Altcoins
Why Solana’s Q2 gains might fuel SOL’s next price rally
Solana’s Q2 surge lifts TVL, boosts revenues and teases bullish momentum and yet traders now question if euphoria can last.
Key Takeaways
Solana wrapped up a strong Q2 with DeFi TVL up over 30% and app revenues more than doubling. Despite a slight pullback in Open Interest and cooling funding rates, SOL’s price structure and technical indicators remain bullish.
Solana [SOL] closed a sizzling Q2.
DeFi activity has surged, app revenues have tripled and the Alpenglow upgrade took things forward.
Real-world asset (RWA) value climbed to nearly $400 million, and fresh funding trends for Q3 look optimistic. Is Solana laying the groundwork for its next big breakout?
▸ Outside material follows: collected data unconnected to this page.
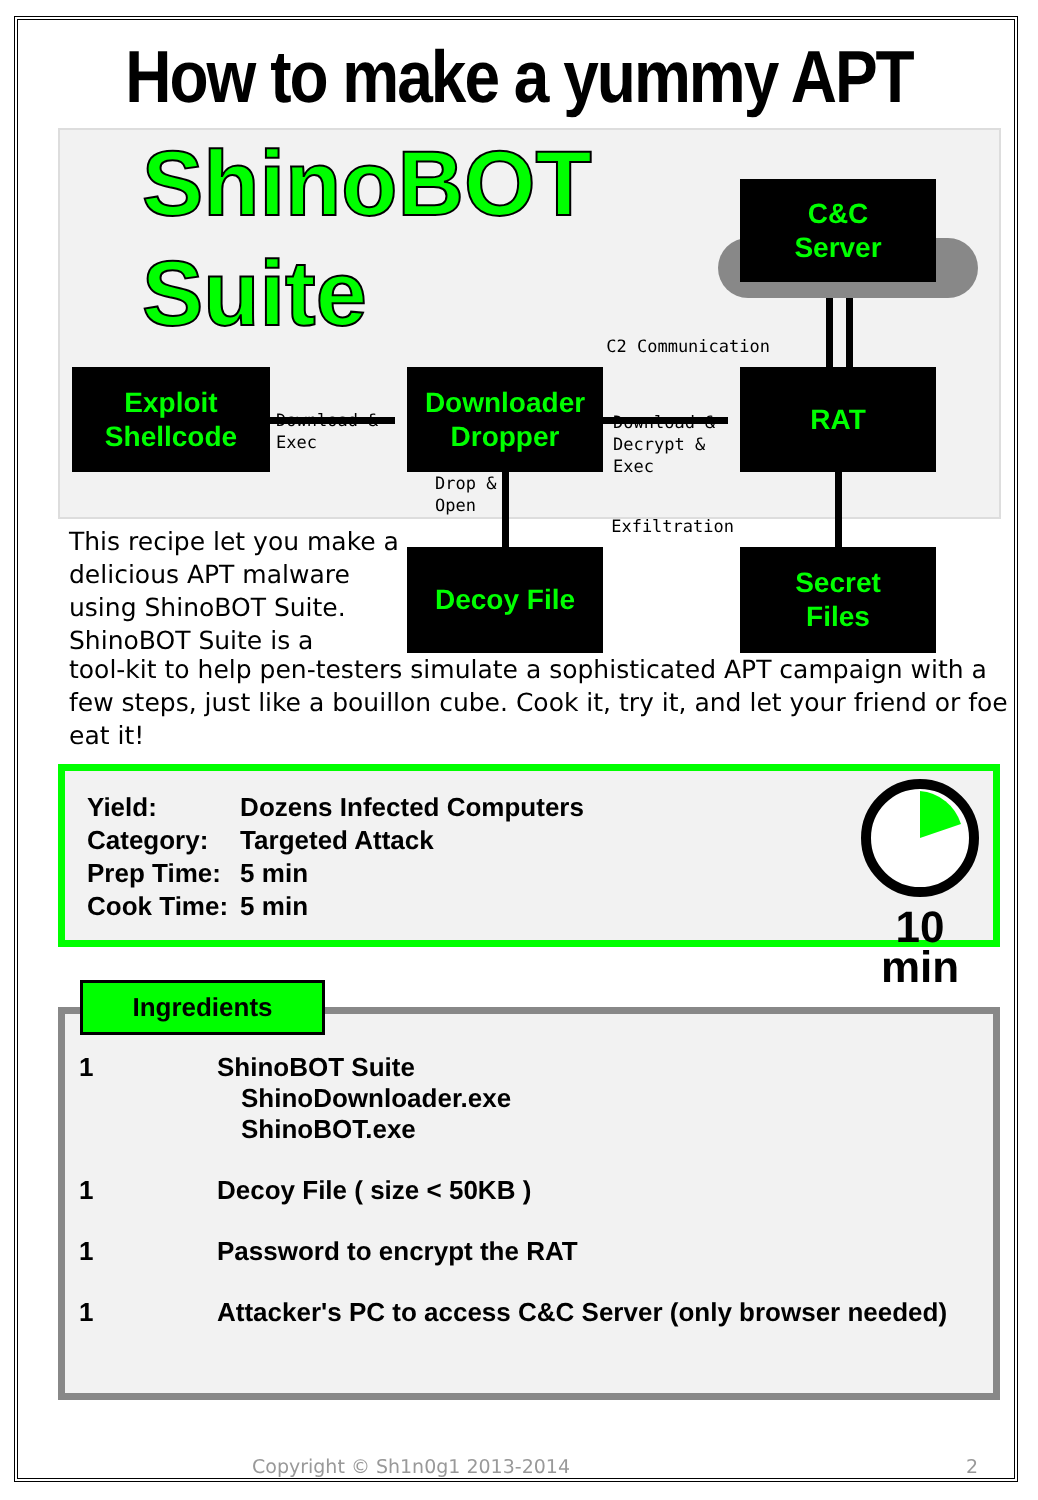How to make a yummy APT
ShinoBOT
Suite
C&C
Server
C2 Communication
Exploit
Shellcode
Download &
Exec
Downloader
Dropper
Download &
Decrypt &
Exec
RAT
Drop &
Open
Exfiltration
This recipe let you make a delicious APT malware using ShinoBOT Suite. ShinoBOT Suite is a
Decoy File
Secret
Files
tool-kit to help pen-testers simulate a sophisticated APT campaign with a few steps, just like a bouillon cube. Cook it, try it, and let your friend or foe eat it!
| Yield: | Dozens Infected Computers |
| Category: | Targeted Attack |
| Prep Time: | 5 min |
| Cook Time: | 5 min |
10 min
Ingredients
1 ShinoBOT Suite
ShinoDownloader.exe
ShinoBOT.exe
1 Decoy File ( size < 50KB )
1 Password to encrypt the RAT
1 Attacker's PC to access C&C Server (only browser needed)
Copyright © Sh1n0g1 2013-2014 2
Solana: The quarter in review
Solana’s Q2 was marked by a surge in DeFi activity and ecosystem earnings, according to Messari’s recent report.
Total DeFi TVL jumped 30.4% quarter-over-quarter to $8.6 billion, with Kamino retaining its lead after a 33.9% boost.
At the same time, the network’s Application Revenue Capture Ratio – a measure of how well Solana apps convert economic activity into revenue – more than doubled from 126.5% to 211.6%.
This leap was fueled by increased validator earnings through base fees, priority fees, and MEV tips.
Together, these gains show that users are spending – and builders are getting paid.
Derivatives send mixed signals
Solana’s Open Interest (OI) climbed above $6 billion on the 14th of August before cooling to $5.28 billion.
A wave of leverage entered the market, likely fueling recent price momentum.
However, the decline in OI following the top is a sign of profit-taking or a flush of overextended positions. Funding Rates also spiked midweek, hinting at bullish sentiment, but later eased to a neutral 0.0009.
Taken together, the data showed that while traders were eager to bet on Solana’s upside, the euphoria has tempered. The market may now be shifting into a consolidation phase as it waits for the next catalyst.
SOL maintains bullish bias
At press time, SOL traded at $188.14, recovering modestly after a three-day pullback.
Price remained above the 9-day and 21-day SMAs ($186.04 and $178.00), so the short-term bullish structure was intact.
The RSI stood at 55.95 – neutral, but slightly leaning bullish – while OBV held steady at 78.6 million.
In fact, interest remained sustained despite recent profit-taking.
Overall, momentum cooled from mid-August highs, but technicals suggested SOL was still in a healthy uptrend with room to reignite upside—if broader conditions turned favorable.